Retype all data exactly as given. Pictures should not be retyped.

» Page-level text extractions:
_ _ _
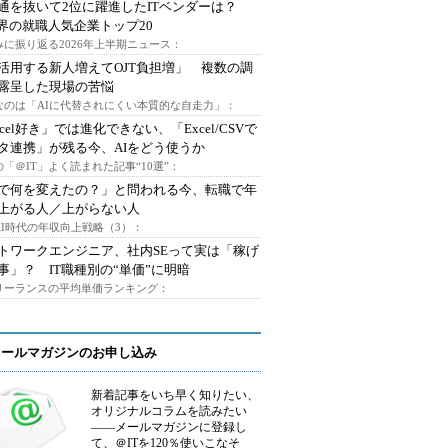
通を抜いて2位に躍進したITベンダーは？
業界の就職人気企業トップ20
みに振り返る2026年上半期ニュース：
I活用する新人増えてOJT負担増」 複数の調
露呈した現場の苦悩
なのは「AIに代替されにくい本質的な自走力」：
xcel好き」では進化できない、「Excel/CSVで
タ連携」が残る今、AIをどう使うか
「＠IT」よく読まれた記事“10選”：
Iで何を変えたの？」と問われる今、転職で年
上がる人／上がらない人
AI時代の年収向上戦略（3）：
トワークエンジニア、社内SEって実は「稼げ
事」？ IT職種別の“単価”に明暗
フリーランスの平均単価ランキング：
メールマガジンのお申し込み
新着記事をいち早く知りたい、
オリジナルコラムを読みたい
――メールマガジンに登録し
て、＠ITを120％使いこなそ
_ _ _
» Solution for this problem:
通を抜いて2位に躍進したITベンダーは？
業界の就職人気企業トップ20
みに振り返る2026年上半期ニュース：
I活用する新人増えてOJT負担増」 複数の調
露呈した現場の苦悩
なのは「AIに代替されにくい本質的な自走力」：
xcel好き」では進化できない、「Excel/CSVで
タ連携」が残る今、AIをどう使うか
「＠IT」よく読まれた記事“10選”：
Iで何を変えたの？」と問われる今、転職で年
上がる人／上がらない人
AI時代の年収向上戦略（3）：
トワークエンジニア、社内SEって実は「稼げ
事」？ IT職種別の“単価”に明暗
フリーランスの平均単価ランキング：
メールマガジンのお申し込み
新着記事をいち早く知りたい、
オリジナルコラムを読みたい
――メールマガジンに登録し
て、＠ITを120％使いこなそ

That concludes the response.